Purpose: A similar postexercise hypotension (PEH) has been reported in sedentary and mildly endurance-trained individuals of both sexes after a single dynamic submaximal exercise. In endurance-trained men, the hypotension was associated with a reduction of cardiac output, whereas the peripheral vasodilatation was the main mechanism of this fall in other groups. The present study investigated the occurrence and mechanisms of PEH after a short maximal exercise in professional soccer players with greater endurance capacity than previously reported in PEH studies.
Methods: Arterial blood pressure, cardiac output (Q), heart rate (HR), and diffusing lung capacity for carbon monoxide (DLCO) before and 30 and 60 min after short maximal field exercise were studied in 20 professional soccer players.

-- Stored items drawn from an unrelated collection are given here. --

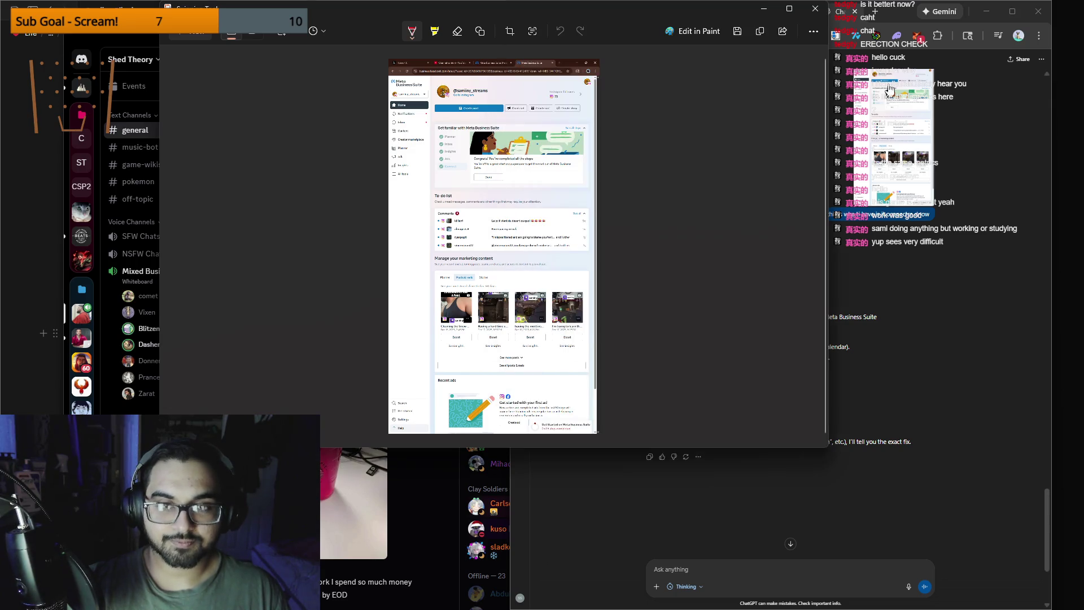
Step: Close Snipping Tool and scroll to the reply with the Reel scheduling steps and Planner double-check
left_click(814, 10)
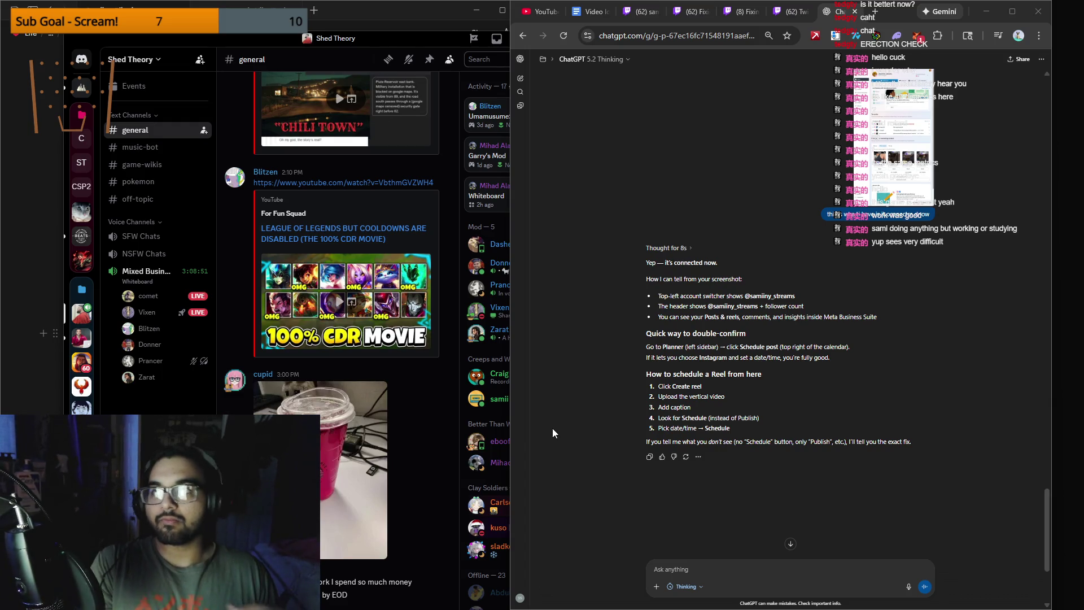
scroll(629, 391, "up", 5)
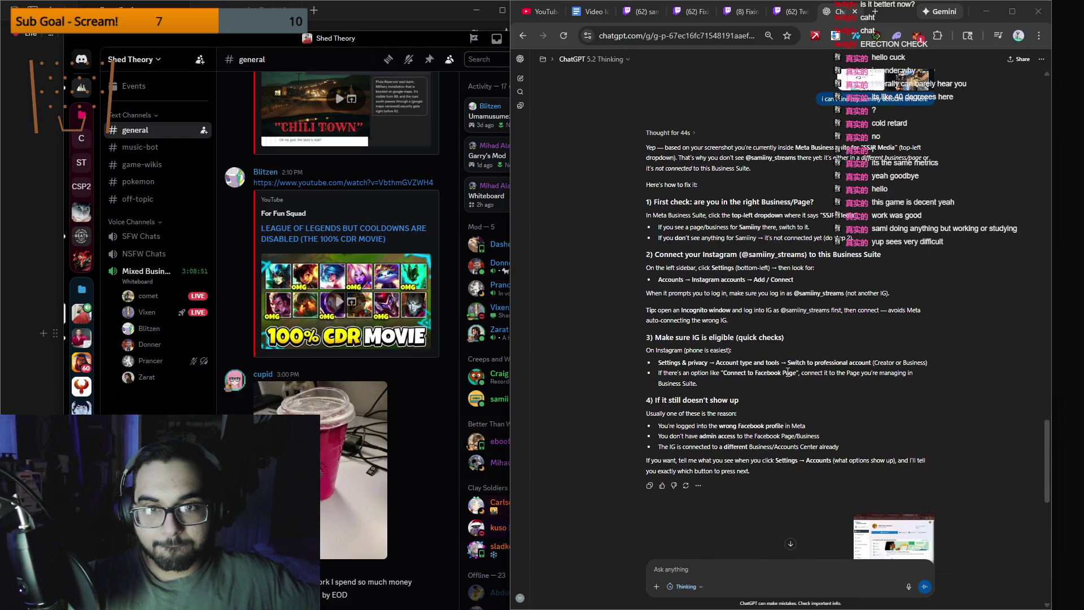
scroll(784, 377, "up", 6)
scroll(802, 378, "up", 3)
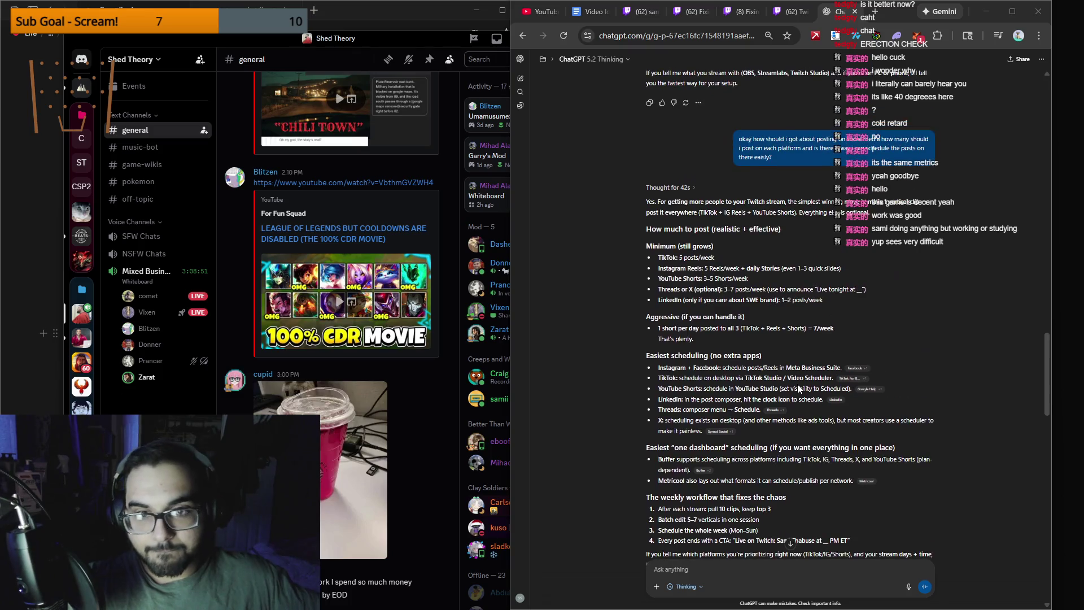
scroll(802, 423, "up", 5)
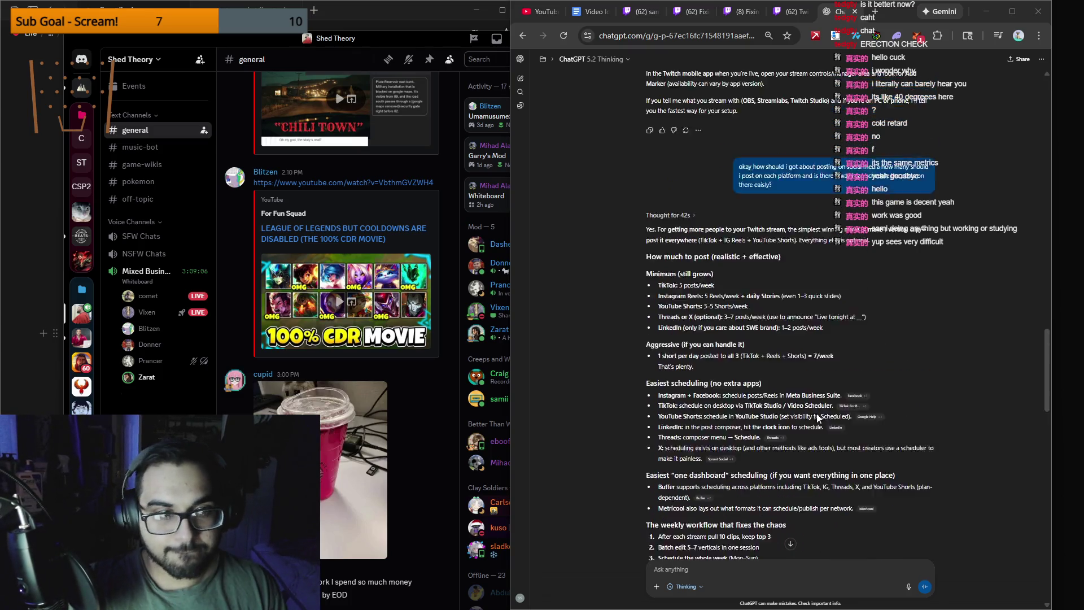
scroll(765, 376, "down", 5)
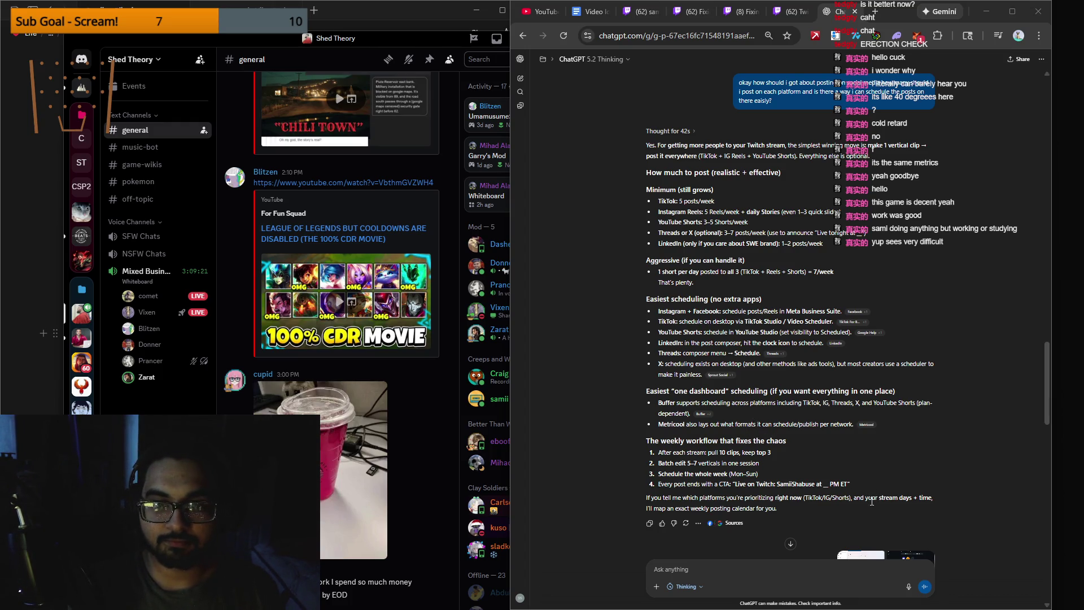
mouse_move(561, 601)
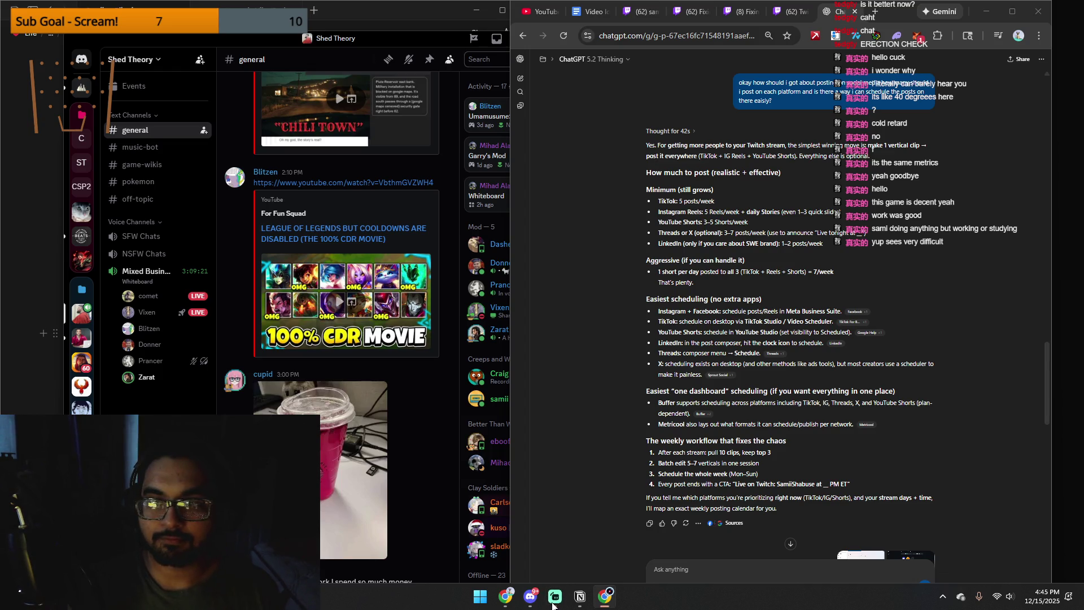
scroll(683, 513, "down", 15)
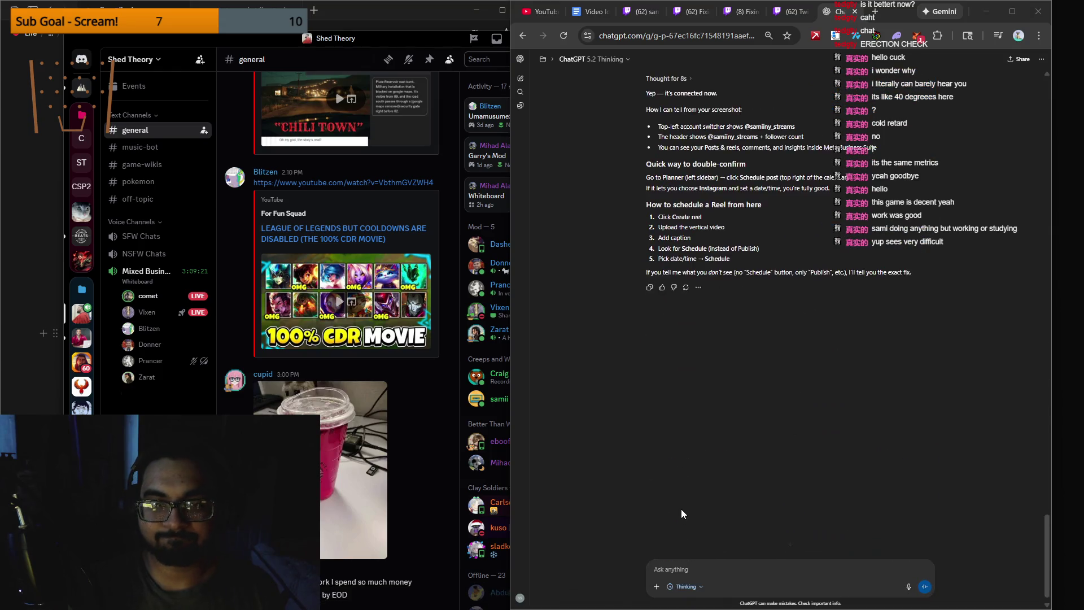
left_click(438, 414)
left_click(81, 87)
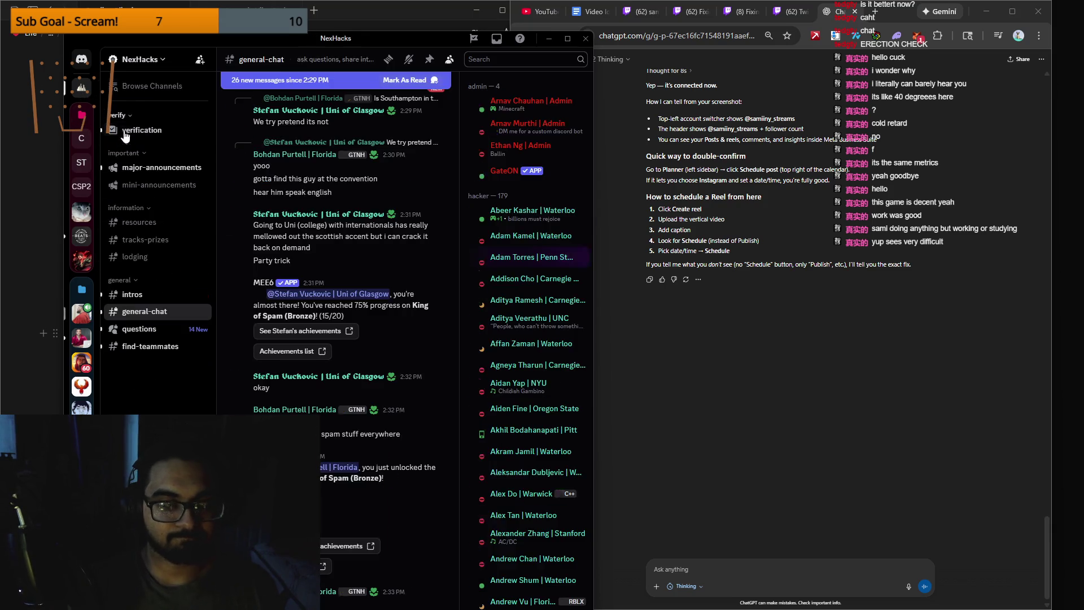
left_click(161, 167)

Results: Diastolic blood pressure (DBP) and systolic blood pressure (SBP), Q, stroke volume, and DLCO decreased, whereas HR increased at both times after exercise. Decreases in DBP were greater in subjects with lesser V̇O2max (r = −0.73, P = 0.0001), whereas SBP was more decreased the higher it was at baseline (r = 0.51, P = 0.023). Total peripheral resistance (TPR) did not change significantly after exercise.
Conclusion: These findings indicate that, in moderately trained athletes, postexercise hypotension is associated primarily with reduced cardiac output because of reduced stroke volume, suggesting venous pooling. In addition, the occurrence of hypotension is more frequent in trained subjects with lower cardiopulmonary fitness level or higher resting SBP.